The Norwegian Political Scientist noted that simple majority means more Yes votes than No votes, and because of abstention, the Yes votes may be fewer than half of the members.

Professor Rasch is the third expert to have disagreed with the Guyana government’s calculation that 34 represents the absolute majority of the House. The others are University of Georgia’s Political Scientist Dr. Keith Dougherty and Florida International University’s Mathematician Dr. Julian Edward who have already insisted that 33 is the absolute majority of the elected members of Guyana’s National Assembly.

Meanwhile United States-based Guyanese Attorney-at-Law, Vivian Williams has indicated that seeking legal redress might be tough for the Attorney General and his team because Prime Minister Moses Nagamootoo did not raise any objection in the House after the vote, and similarly the Prime Minister himself and President David Granger had accepted the vote.

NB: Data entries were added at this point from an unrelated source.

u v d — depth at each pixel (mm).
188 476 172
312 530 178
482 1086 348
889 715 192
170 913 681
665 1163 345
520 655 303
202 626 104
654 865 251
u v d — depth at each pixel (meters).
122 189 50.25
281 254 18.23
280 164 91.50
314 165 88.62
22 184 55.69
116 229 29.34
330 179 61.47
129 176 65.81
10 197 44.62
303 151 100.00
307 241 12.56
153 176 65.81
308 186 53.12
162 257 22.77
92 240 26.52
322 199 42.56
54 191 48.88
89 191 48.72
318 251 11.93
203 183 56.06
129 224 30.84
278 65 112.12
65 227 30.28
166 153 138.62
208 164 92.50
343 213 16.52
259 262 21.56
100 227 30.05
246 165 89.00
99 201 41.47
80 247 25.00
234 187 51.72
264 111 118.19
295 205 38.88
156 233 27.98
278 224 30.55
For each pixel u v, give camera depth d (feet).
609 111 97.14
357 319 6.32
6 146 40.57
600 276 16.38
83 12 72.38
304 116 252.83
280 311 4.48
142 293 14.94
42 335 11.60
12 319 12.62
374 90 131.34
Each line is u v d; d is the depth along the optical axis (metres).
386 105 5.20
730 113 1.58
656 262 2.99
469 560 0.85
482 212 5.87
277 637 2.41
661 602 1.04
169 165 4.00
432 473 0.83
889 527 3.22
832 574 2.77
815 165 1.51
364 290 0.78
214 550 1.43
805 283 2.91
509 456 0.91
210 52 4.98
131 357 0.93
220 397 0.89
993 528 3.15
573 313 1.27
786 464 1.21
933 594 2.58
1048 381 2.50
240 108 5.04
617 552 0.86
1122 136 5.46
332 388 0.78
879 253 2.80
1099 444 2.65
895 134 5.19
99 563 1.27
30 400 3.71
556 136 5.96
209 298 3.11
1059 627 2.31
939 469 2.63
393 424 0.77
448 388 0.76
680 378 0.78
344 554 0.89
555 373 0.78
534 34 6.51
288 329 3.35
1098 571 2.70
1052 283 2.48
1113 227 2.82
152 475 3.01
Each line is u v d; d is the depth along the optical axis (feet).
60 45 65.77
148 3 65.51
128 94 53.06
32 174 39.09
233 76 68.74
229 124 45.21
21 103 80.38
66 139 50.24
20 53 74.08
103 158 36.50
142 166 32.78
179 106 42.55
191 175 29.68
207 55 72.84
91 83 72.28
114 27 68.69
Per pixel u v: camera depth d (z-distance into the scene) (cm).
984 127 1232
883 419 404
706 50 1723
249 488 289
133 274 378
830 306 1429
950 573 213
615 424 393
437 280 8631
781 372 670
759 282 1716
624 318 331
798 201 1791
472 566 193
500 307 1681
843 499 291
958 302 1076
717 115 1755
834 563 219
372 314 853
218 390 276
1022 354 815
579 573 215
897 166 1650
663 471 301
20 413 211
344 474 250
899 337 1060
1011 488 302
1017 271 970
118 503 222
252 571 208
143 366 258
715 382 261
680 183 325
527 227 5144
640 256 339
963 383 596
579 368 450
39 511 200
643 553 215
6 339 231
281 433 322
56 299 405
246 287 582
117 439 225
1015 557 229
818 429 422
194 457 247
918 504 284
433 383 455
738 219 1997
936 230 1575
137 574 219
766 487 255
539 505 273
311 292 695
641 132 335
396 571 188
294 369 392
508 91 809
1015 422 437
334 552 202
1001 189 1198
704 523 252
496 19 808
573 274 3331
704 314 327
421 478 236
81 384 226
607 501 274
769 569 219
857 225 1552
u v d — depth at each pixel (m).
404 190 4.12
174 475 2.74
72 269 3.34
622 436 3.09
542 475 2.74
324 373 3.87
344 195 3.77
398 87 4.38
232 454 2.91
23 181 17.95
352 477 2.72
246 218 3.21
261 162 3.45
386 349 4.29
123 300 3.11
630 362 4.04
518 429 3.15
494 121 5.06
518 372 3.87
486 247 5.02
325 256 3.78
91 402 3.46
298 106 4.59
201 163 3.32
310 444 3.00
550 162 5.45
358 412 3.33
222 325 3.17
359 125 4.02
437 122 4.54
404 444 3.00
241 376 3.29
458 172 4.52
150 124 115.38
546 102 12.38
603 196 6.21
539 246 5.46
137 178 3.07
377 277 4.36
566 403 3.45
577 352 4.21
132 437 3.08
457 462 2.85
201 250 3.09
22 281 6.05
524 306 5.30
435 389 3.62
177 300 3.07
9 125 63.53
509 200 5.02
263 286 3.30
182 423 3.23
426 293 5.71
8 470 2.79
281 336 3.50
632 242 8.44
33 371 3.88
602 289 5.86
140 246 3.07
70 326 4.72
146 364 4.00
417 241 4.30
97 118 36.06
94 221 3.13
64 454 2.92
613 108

“If you stipulate or submit to a particular interpretation of a rule without objection you are usually prevented from challenging the outcome. Therefore, a question of fact is whether the government participated in the process believing that 33 votes constitutes a majority of 65.

If after the process was concluded the government came to a conclusion that 34 rather than 33 constitutes the required majority, it may be estopped from challenging the outcome based on its belated discovery. Again, the court will look to the government’s statements and conduct to answer this question,” said Williams, a former journalist in Guyana.

He added that before the vote, the Guyana government, through its Chief Whip Amna Ally, had held the position that it would have defeated the Bharrat Jagdeo-filed no-confidence motion with all of its 33 lawmakers. However, that changed when now recalled government backbencher Charrandas Persaud voted with the opposition to give it 33 votes.

Williams reasoned that one option available to the government before it takes the matter to Court is to have the National Assembly review its decision. “The court is likely to view the government’s explanation for why it changed its position as evidence that the government consented to and submitted to the 33 majority interpretation of the constitutional provision,” he said.

Opposition Leader Jagdeo has been calling on the government to resign and make way for general and regional elections within the constitutionally-stipulated period of 90 days following the passage of the no-confidence motion. At the same time, he has said the PPP would be willing to support an extension of that period by at most one month to allow the Guyana Elections Commission to prepare for the polls.